== Document segment ==
HITECH’s Fundamental Assumptions and Plans

Posted on February 27, 2009 I Written By

John Lynn is the Founder of the HealthcareScene.com blog network which currently consists of 10 blogs containing over 8000 articles with John having written over 4000 of the articles himself. These EMR and Healthcare IT related articles have been viewed over 16 million times. John also manages Healthcare IT Central and Healthcare IT Today, the leading career Health IT job board and blog. John is co-founder of InfluentialNetworks.com and Physia.com. John is highly involved in social media, and in addition to his blogs can also be found on Twitter: @techguy and @ehrandhit and LinkedIn.

I was browsing through a document on the House Ways and Means website and I was really interested in what I found listed for what I believe is the basic assumptions and plans Congress and the House used to pass the HITECH act through congress.

Health Information Technology for Economic and Clinical Health Act

Health information technology helps save lives and lower costs. This bill accomplishes four major goals that advance the use of health information technology (Health IT), such as electronic health records by:

  • Requiring the government to take a leadership role to develop standards by 2010 that allow for the
  • nationwide electronic exchange and use of health information to improve quality and coordination of care.
  • Investing $20 billion in health information technology infrastructure and Medicare and Medicaid
  • incentives to encourage doctors and hospitals to use HIT to electronically exchange patients’ health
  • information.
  • Saving the government $10 billion, and generating additional savings throughout the health sector,
  • through improvements in quality of care and care coordination, and reductions in medical errors and duplicative care.
  • Strengthening Federal privacy and security law to protect identifiable health information from misuse as the health care sector increases use of Health IT.

As a result of this legislation, the Congressional Budget Office estimates that approximately 90 percent of doctors and 70 percent of hospitals will be using comprehensive electronic health records within the next decade.

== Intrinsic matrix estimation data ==

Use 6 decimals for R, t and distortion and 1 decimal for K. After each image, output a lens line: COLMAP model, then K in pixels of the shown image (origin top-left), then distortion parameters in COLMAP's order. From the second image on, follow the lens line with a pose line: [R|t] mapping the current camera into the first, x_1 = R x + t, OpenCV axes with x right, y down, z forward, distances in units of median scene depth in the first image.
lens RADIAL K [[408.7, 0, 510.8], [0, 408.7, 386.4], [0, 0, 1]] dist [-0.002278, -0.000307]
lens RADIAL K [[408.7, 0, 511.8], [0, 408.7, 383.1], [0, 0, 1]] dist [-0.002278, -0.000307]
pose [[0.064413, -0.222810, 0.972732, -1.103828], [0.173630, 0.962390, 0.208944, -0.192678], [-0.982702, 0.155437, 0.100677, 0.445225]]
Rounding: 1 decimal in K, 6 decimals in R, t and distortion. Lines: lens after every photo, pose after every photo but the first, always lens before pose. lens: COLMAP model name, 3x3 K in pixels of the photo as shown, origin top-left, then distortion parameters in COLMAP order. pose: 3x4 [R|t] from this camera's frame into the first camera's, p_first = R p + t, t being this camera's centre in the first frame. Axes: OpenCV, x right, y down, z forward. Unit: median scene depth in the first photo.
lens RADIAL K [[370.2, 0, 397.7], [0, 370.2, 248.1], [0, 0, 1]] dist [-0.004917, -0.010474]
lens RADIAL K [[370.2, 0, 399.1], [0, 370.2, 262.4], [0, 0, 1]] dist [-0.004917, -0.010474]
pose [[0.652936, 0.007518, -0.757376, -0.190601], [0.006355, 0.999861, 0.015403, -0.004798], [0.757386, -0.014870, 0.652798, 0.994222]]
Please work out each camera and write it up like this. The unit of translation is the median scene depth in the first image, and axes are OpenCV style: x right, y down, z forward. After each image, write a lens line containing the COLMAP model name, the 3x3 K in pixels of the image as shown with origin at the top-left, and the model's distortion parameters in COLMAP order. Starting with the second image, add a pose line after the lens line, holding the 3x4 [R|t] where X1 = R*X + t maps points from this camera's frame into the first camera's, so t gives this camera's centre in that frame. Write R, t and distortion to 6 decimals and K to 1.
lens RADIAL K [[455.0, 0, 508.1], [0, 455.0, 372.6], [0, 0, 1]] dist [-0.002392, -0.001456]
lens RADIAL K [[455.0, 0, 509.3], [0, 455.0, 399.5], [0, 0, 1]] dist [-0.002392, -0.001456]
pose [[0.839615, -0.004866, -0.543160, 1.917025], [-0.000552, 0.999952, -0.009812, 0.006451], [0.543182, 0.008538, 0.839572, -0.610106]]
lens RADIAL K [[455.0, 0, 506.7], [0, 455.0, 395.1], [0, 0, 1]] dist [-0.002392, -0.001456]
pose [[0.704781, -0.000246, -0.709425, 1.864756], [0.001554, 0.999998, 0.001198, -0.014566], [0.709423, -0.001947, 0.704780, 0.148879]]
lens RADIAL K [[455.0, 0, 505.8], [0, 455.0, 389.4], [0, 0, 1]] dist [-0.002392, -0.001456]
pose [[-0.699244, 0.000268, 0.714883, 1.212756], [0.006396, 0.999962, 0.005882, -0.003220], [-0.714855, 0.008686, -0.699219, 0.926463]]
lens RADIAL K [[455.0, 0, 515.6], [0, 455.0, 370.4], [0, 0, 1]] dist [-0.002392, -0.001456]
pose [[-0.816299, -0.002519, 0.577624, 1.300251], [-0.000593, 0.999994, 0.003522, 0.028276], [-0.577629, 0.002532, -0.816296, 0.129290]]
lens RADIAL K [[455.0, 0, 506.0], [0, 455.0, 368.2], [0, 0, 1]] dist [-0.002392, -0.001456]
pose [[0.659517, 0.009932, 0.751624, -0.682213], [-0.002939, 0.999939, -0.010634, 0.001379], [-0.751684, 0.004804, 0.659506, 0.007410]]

== Work to complete ==
1/ In the HITECH post, what share of doctors and hospitals does the Congressional Budget Office expect to be using comprehensive electronic health records within the next decade?
2/ Write the next part of the HITECH post, starting after its last sentence.

== Task answers ==
1/ About 90 percent of doctors and 70 percent of hospitals.

2/
The opening line underscores what I believe is their basic assumption “Health information technology helps save lives and lower costs.” The main problem with this assumption is that it’s not complete. A more complete assumption would be “Well implemented and designed health information technology helps save lives and lower costs.” Unfortunately, you can take a look through this long list of cases to see that poorly implemented EHR can do just the opposite. My strongest hope is that doctors will understand this and choose an EHR wisely instead of focusing on the potential stimulus money.

We could discuss many of the other points in more detail, but the one that stood out to me was the purported $10 billion in government savings from the HITECH Act. At least all of the other bullet points had a section in the document which at least at a high level described how it would be done. Somehow the description of how the HITECH Act would achieve $10 billion of government savings was missing from the document.

Can we seriously believe that the $10 billion in government savings from the HITECH act is anything but conjecture? I can’t remember the last time I looked at my savings and it ended on a nice round number like this. Maybe this calculation was done in the math class I never took in college.

I’m not saying that HIT can’t save the government money. I’m a huge proponent of leveraging technology to save money and improve quality. I just wish the HITECH act would tell me how they think this is going to happen.